Evolution can be split into two parts: the pattern and the process. The pattern of evolution could also be called the history of life on Earth. And yes, there is a lot that we do not know about it because we have only an incomplete fossil record. Most of what we know from that is based on observations (painstaking observations in many cases), but that is true of a good deal of what we know about species that are currently alive on Earth. And although the conclusions drawn from the fossil record may not seem testable, scientists use computer simulations to test their hypotheses. This is perfectly in line with the scientific method: make observations (look at the fossils), create hypotheses, test the hypotheses (the computer models), and draw conclusions from the results. Then go back to the beginning and start again!
When it comes to understanding the process of evolution, we’re talking about figuring out HOW it might occur. These processes include things like mutation, natural selection, and sexual selection. This is what I study. And I study it using the scientific method, which comes back to the idea of studying evolution as a testable theory in science (side note: for something to become “theory” in science, its hypotheses MUST be tested and supported repeatably).

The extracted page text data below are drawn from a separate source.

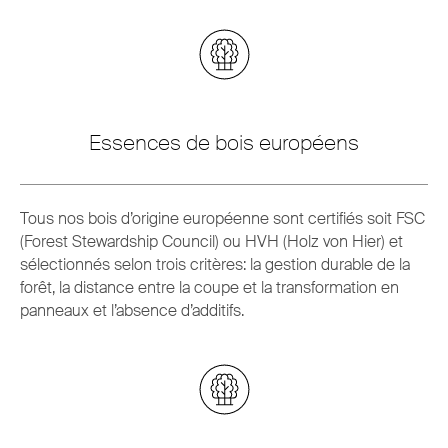
Essences de bois européens
Tous nos bois d’origine européenne sont certifiés soit FSC
(Forest Stewardship Council) ou HVH (Holz von Hier) et
sélectionnés selon trois critères: la gestion durable de la
forêt, la distance entre la coupe et la transformation en
panneaux et l’absence d’additifs.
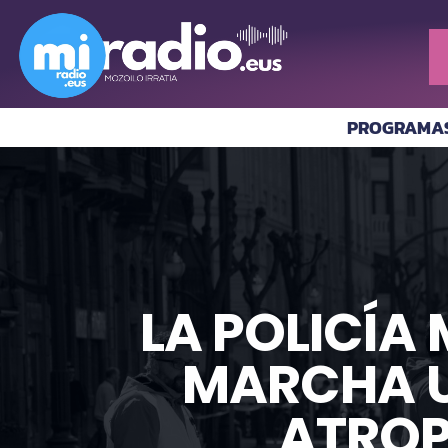
PROGRAMA
LA POLICÍA 
MARCHA U
ATROP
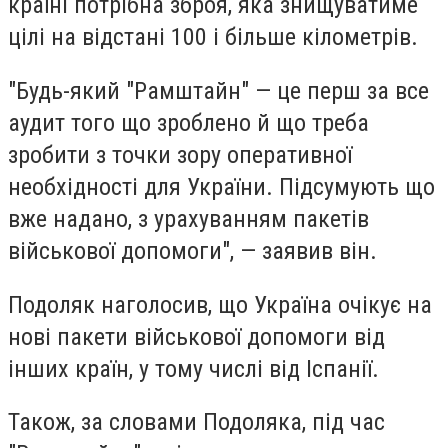
країні потрібна зброя, яка знищуватиме
цілі на відстані 100 і більше кілометрів.
"Будь-який "Рамштайн" — це перш за все
аудит того що зроблено й що треба
зробити з точки зору оперативної
необхідності для України. Підсумують що
вже надано, з урахуванням пакетів
військової допомоги", — заявив він.
Подоляк наголосив, що Україна очікує на
нові пакети військової допомоги від
інших країн, у тому числі від Іспанії.
Також, за словами Подоляка, під час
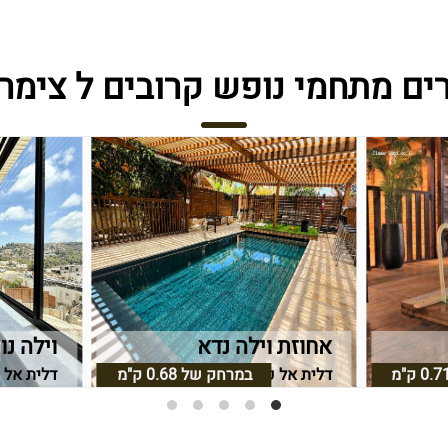
ים מתחמי נופש קרובים ל צימר
אחוזת וילה נדא
וילה נו
0.7 ק"מ
ף הכרמל
במרחק של
0.68 ק"מ
דלית אל כרמל, חיפה וחוף הכרמל
דלית אל 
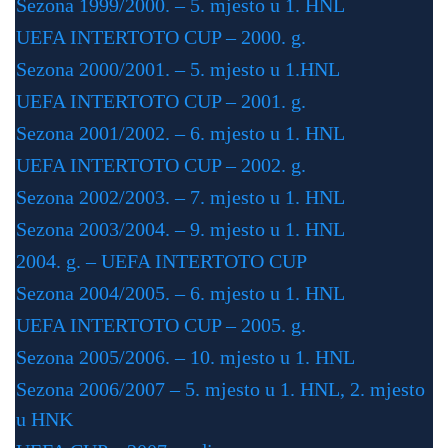
Sezona 1999/2000. – 5. mjesto u 1. HNL
UEFA INTERTOTO CUP – 2000. g.
Sezona 2000/2001. – 5. mjesto u 1.HNL
UEFA INTERTOTO CUP – 2001. g.
Sezona 2001/2002. – 6. mjesto u 1. HNL
UEFA INTERTOTO CUP – 2002. g.
Sezona 2002/2003. – 7. mjesto u 1. HNL
Sezona 2003/2004. – 9. mjesto u 1. HNL
2004. g. – UEFA INTERTOTO CUP
Sezona 2004/2005. – 6. mjesto u 1. HNL
UEFA INTERTOTO CUP – 2005. g.
Sezona 2005/2006. – 10. mjesto u 1. HNL
Sezona 2006/2007 – 5. mjesto u 1. HNL, 2. mjesto
u HNK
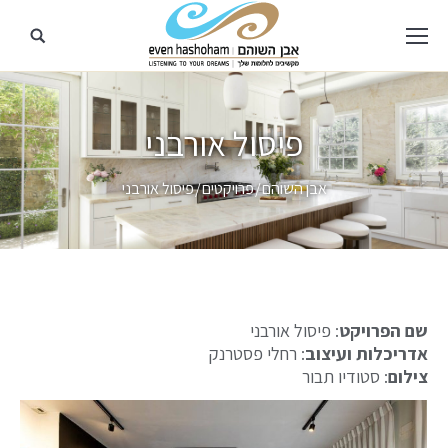
פיסול אורבני
מיקומך כאן
אבן השוהם
פרויקטים
פיסול אורבני
שם הפרויקט
: פיסול אורבני
אדריכלות ועיצוב
: רחלי פסטרנק
צילום
: סטודיו תבור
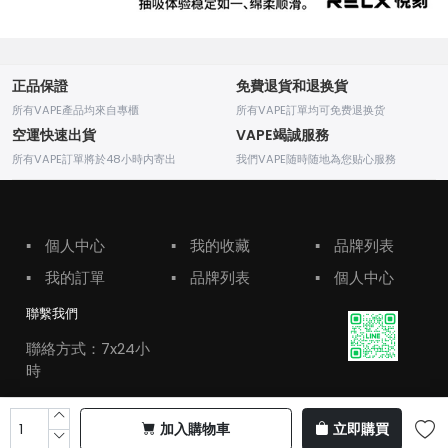
正品保證
免費退貨和退换貨
所有VAPE產品均來自專櫃
所有VAPE訂單均可免费退换货
空運快速出貨
VAPE竭誠服務
所有VAPE訂單將於48小時内寄出
我們VAPE随時随地為您贴心服務
▪
個人中心
▪
我的收藏
▪
品牌列表
▪
我的訂單
▪
品牌列表
▪
個人中心
聯繫我們
聯絡方式：7x24小
時
加入購物車
立即購買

Anyway, the process can be studied in many ways, such as looking at allele frequencies of genes, looking at differential expression of genes, studying behaviors of animals, using mathematical models, using computer simulations, and the list goes on and on. All of these studies are done in an effort to understand a hypothesis, and at the end of a study/experiment, the data will either support or not support the hypothesis. That is how science works, folks! And yes, maybe in the effort to study evolution we’re not all manipulating an organism like you might in a lab studying cancer, but in some cases you might. It all depends on the hypothesis you’re addressing!